The current ARIS specifications say ARIS can be extended to support QoS
parameters. This will be addressed in a future ARIS revision. So currently
there is no QoS in ARIS, just best effort.


Conclusions

There are a number of concerns surrounding these various IP switching
implementations. A significant issue is scalability. The granularity of what
gets switched determines in large part how scalable a given solution is. In 
Ipsilon's IP Switching an application-to-application communication get its
own VC and, at least currently, this is the only granularity it provides. 
In Fast IP it seems it can also provide this same application-to-application
granularity but it would only use this if it needed some higher than 
best-effort QoS. For best-effort traffic, Fast IP seems to provide node-to-node
granularity, aggregating all the applications communicating between two nodes
into one circuit. ARIS provides a few different granularities ranging from
node-to-node to switch-to-switch by using its egress identifier type.
Switch-to-switch granularity aggregates traffic to all nodes reachable from
an egress switch into one circuit. IP Navigator provides only switch-to-switch
granularity.

Other issues include achievable QoS, what protocols the implementation is tied
to, what backbone technologies it can use, how well does it interoperate
with other equipment, and can it upgrade easily. This combined with the fact
that the standards are still evolving makes it difficult to evaluate these
proposals. Having said this, the interoperability initiative taken by 3Com,
Cascade, and IBM is encouraging. It based on external standards rather than a
single company's technology and provides a promising end-to-end solution.


References

"Draft Standard for Traffic Class Expediting and Dynamic Multicast
   Filtering", IEEE 802.1p/D6, April 1997.

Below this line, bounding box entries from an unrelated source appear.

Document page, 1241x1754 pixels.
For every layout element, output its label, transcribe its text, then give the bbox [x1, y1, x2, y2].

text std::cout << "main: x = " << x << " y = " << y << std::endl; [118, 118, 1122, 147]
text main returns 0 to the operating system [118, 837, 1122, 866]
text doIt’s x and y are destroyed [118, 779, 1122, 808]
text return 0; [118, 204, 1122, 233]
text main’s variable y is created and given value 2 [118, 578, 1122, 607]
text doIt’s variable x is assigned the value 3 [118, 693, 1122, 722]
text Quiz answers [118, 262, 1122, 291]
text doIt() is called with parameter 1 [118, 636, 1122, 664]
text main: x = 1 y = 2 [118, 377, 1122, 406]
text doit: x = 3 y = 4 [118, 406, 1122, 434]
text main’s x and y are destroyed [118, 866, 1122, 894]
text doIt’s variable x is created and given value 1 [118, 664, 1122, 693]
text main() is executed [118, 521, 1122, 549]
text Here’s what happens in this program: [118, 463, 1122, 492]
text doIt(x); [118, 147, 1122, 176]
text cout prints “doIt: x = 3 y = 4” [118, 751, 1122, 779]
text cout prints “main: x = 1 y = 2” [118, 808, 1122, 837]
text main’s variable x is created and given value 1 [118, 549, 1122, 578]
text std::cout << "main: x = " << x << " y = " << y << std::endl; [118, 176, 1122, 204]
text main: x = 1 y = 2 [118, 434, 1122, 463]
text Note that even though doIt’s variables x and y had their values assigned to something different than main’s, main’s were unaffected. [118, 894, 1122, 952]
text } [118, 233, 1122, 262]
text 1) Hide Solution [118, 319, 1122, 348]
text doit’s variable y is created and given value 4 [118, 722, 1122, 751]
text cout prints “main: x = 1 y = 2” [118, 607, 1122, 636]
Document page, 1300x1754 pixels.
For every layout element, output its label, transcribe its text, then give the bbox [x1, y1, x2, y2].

"Draft Standard for Virtual Bridged Local Area Networks", IEEE 802.1Q/D5,
   February 1997.

"IP Navigator White Paper", Cascade Communications Corp., December 1996.
   
"LAN Emulation over ATM Version 2 - LUNI Specification - Straw Ballot", 
   ATM Forum/STR-LANE-LUNI-02.00, April 1997.

"Multiprotocol Over ATM Version 1.0 - Straw Ballot", ATM Forum/
   STR-MPOA-MPOA-01.00, February 1997.

R. Bellman, "IP Switching -- Which Flavor Works for You?", Business 
   Communications Review 27(4), April 1997, 41-46.

J. Hart, "Fast IP: The Foundation for 3D Networking", 3Com Corporation
   PN 501312-001, January 1997.

J. Heinanen, "Multiprotocol Encapsulation over ATM Adaptation
   Layer 5", IETF RFC 1483, July 1993.

J. Luciani, et al., "NMBA Next Hop Resolution Protocol (NHRP)", IETF
   Internet Draft, draft-ietf-rolc-nhrp-11.txt, March 1997.

R. McGee, "Rick McGee's Keynote Speech at Networks Expo", 
   <http://www.networking.ibm.com/netmsg84.html>.

P. Newman, et al., "Flow Labeled IP: A Connectionless Approach to ATM", Proc.
   IEEE Infocom, San Francisco, March 1996, 1251-1260.

P. Newman, et al., "Ipsilon Flow Management Protocol Specification 
   for IPv4", IETF RFC 1953, May 1996.

P. Newman, et al., "Ipsilon's General Switch Management Protocol
   Specification", IETF RFC 1987, August 1996.

A. Viswanathan, et al., "ARIS Aggregate Route-Based IP Switching", IETF 
   Internet Draft, draft-viswanathan-aris-overview-00.txt, March 1997.